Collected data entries
==========
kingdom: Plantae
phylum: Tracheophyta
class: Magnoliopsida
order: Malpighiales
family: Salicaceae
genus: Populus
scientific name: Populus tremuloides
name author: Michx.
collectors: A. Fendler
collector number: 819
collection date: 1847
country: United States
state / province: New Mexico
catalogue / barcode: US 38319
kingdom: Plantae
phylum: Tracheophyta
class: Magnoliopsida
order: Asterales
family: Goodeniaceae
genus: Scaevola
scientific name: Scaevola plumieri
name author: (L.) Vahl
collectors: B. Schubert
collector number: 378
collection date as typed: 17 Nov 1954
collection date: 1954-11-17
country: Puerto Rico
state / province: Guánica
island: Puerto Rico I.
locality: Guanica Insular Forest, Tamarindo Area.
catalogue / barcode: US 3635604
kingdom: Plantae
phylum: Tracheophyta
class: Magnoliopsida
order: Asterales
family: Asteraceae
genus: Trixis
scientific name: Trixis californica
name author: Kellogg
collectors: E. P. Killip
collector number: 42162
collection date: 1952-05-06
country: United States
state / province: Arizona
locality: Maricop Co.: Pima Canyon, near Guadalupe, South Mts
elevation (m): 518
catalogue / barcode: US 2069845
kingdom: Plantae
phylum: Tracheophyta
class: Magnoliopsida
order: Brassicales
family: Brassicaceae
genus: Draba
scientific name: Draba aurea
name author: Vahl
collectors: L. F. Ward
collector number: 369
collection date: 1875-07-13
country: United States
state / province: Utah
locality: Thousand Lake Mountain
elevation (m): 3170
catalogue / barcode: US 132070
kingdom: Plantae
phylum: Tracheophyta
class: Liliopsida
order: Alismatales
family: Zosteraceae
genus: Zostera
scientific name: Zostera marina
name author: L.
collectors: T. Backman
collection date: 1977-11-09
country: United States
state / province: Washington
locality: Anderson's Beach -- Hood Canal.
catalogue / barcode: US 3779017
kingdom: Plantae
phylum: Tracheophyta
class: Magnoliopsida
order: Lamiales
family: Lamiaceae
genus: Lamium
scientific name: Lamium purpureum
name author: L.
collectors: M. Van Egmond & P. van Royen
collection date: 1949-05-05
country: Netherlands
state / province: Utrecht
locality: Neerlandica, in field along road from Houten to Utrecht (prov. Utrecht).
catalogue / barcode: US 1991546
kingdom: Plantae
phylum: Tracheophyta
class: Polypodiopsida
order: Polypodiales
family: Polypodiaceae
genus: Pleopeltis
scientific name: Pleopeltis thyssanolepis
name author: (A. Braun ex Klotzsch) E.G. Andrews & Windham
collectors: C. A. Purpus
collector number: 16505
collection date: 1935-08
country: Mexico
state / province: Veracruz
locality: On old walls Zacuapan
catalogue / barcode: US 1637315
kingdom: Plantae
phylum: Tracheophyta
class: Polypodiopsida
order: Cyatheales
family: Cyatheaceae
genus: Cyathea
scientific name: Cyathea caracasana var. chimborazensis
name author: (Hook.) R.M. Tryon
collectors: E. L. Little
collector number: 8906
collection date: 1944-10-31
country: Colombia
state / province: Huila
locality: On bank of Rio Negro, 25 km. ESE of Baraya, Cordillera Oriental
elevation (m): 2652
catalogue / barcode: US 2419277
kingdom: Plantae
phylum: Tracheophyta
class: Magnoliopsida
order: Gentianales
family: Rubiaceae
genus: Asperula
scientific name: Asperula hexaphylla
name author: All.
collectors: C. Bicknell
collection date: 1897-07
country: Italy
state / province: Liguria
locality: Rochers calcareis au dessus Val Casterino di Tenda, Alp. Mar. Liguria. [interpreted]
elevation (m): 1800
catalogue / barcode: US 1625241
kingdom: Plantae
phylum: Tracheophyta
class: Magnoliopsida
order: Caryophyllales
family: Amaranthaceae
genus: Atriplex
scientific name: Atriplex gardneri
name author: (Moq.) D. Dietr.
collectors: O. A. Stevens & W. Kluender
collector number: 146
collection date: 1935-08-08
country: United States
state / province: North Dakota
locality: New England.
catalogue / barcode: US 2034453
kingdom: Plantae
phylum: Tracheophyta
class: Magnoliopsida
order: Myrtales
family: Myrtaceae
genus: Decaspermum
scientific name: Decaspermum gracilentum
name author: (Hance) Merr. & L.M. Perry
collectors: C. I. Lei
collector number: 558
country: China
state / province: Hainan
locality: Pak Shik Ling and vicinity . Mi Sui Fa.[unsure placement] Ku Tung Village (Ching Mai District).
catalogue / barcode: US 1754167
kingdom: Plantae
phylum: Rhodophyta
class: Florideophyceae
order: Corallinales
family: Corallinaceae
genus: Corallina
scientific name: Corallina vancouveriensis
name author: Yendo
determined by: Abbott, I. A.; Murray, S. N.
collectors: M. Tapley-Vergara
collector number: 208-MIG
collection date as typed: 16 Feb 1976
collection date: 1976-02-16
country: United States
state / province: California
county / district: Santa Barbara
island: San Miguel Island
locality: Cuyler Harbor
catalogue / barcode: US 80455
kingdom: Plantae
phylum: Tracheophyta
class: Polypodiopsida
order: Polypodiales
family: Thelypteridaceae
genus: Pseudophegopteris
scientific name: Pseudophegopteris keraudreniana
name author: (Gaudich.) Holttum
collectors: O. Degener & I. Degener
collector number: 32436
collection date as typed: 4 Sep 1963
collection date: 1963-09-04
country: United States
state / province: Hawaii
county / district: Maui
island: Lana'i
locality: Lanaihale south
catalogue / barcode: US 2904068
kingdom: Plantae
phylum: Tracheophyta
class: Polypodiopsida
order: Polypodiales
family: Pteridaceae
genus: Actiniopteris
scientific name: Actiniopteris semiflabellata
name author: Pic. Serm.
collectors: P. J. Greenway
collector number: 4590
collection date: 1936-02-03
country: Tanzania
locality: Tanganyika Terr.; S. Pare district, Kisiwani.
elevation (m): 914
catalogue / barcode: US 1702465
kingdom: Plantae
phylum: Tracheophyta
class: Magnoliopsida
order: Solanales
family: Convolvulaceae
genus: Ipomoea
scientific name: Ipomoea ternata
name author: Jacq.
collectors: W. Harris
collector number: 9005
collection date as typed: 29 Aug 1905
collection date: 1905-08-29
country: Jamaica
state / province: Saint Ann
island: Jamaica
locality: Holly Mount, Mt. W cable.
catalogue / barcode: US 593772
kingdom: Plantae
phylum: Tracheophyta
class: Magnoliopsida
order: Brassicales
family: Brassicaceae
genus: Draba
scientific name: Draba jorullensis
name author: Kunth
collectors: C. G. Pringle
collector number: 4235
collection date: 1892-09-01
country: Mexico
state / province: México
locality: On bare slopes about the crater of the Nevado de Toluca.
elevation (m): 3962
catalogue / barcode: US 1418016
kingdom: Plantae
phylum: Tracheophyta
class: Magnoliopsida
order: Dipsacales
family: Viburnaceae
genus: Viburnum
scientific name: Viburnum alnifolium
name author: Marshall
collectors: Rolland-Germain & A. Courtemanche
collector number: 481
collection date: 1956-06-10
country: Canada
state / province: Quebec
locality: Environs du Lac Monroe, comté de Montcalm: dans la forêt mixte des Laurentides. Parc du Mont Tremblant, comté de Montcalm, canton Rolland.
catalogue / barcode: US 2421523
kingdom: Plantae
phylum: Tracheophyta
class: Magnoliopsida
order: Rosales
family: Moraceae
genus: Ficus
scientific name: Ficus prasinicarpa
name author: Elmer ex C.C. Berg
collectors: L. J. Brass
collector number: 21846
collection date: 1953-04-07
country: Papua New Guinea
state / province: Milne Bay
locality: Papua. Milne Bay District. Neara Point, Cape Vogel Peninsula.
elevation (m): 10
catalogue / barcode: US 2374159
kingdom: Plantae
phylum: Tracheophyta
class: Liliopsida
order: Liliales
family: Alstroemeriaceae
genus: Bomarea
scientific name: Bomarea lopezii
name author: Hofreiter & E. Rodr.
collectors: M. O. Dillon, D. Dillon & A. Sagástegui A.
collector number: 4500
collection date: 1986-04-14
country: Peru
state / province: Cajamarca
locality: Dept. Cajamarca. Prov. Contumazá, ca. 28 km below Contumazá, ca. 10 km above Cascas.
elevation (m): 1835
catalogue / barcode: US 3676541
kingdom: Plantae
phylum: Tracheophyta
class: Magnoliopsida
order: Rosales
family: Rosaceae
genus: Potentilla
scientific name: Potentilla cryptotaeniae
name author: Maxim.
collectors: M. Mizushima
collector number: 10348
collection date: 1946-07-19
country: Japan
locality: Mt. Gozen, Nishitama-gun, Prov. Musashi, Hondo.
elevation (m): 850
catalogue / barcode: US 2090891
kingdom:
==========
Copy the lines of the material above verbatim, starting with the line containing "catalogue / barcode: US 2904068" and ending with the line containing "elevation (m): 914".

catalogue / barcode: US 2904068
kingdom: Plantae
phylum: Tracheophyta
class: Polypodiopsida
order: Polypodiales
family: Pteridaceae
genus: Actiniopteris
scientific name: Actiniopteris semiflabellata
name author: Pic. Serm.
collectors: P. J. Greenway
collector number: 4590
collection date: 1936-02-03
country: Tanzania
locality: Tanganyika Terr.; S. Pare district, Kisiwani.
elevation (m): 914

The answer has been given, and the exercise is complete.